■ Records contained in a dataset:
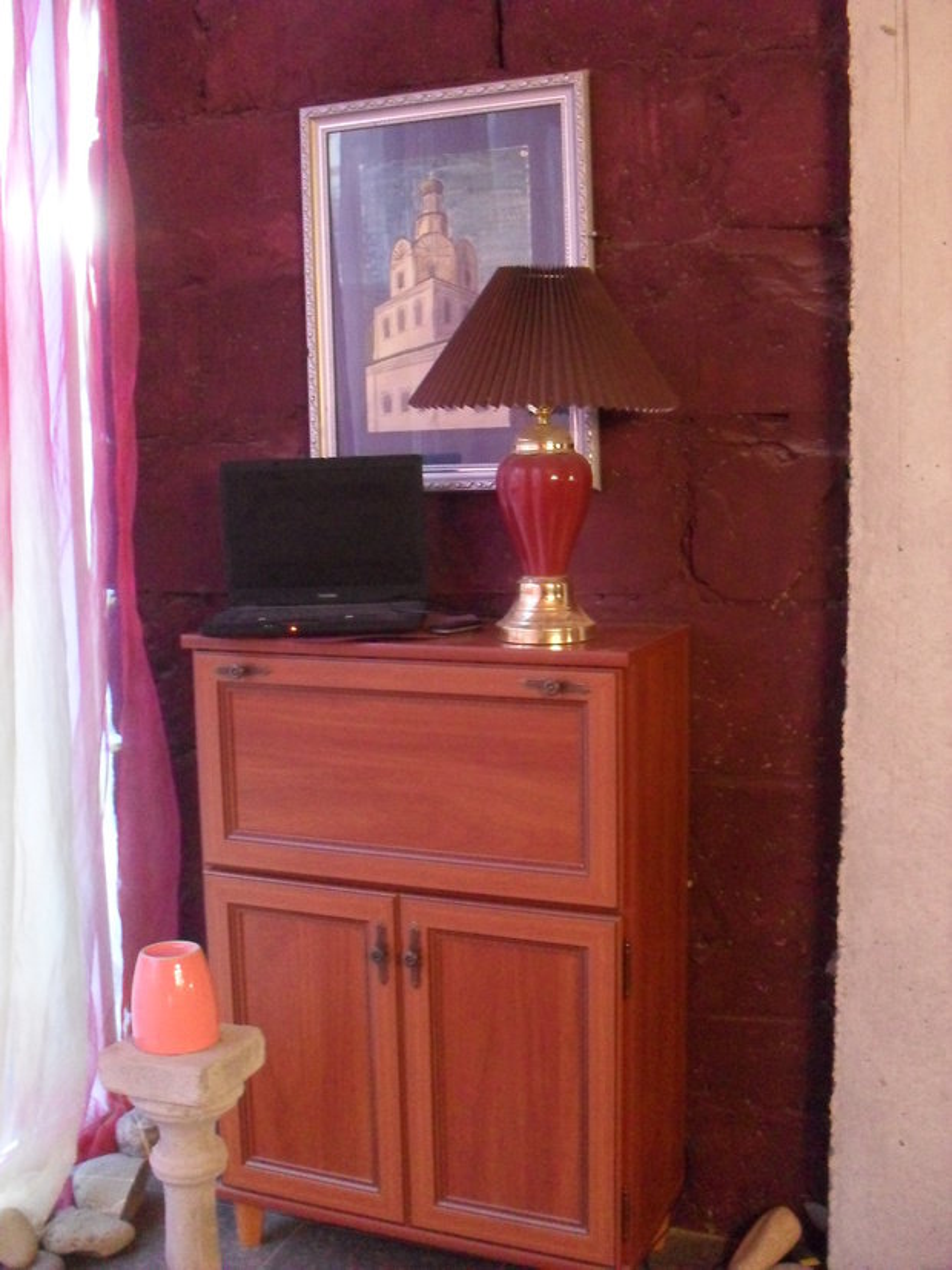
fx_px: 1394
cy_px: 635
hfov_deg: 37.7
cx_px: 476
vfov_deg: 49.0
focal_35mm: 38
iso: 400
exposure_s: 1/10
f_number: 2.8
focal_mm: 6.3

■ TO DO:
Look above for the line that contains "vfov_deg: 49.0". That line and every line after it through the end of the data must be written out exactly, with nothing else.

■ ANSWER TO THIS TASK:
vfov_deg: 49.0
focal_35mm: 38
iso: 400
exposure_s: 1/10
f_number: 2.8
focal_mm: 6.3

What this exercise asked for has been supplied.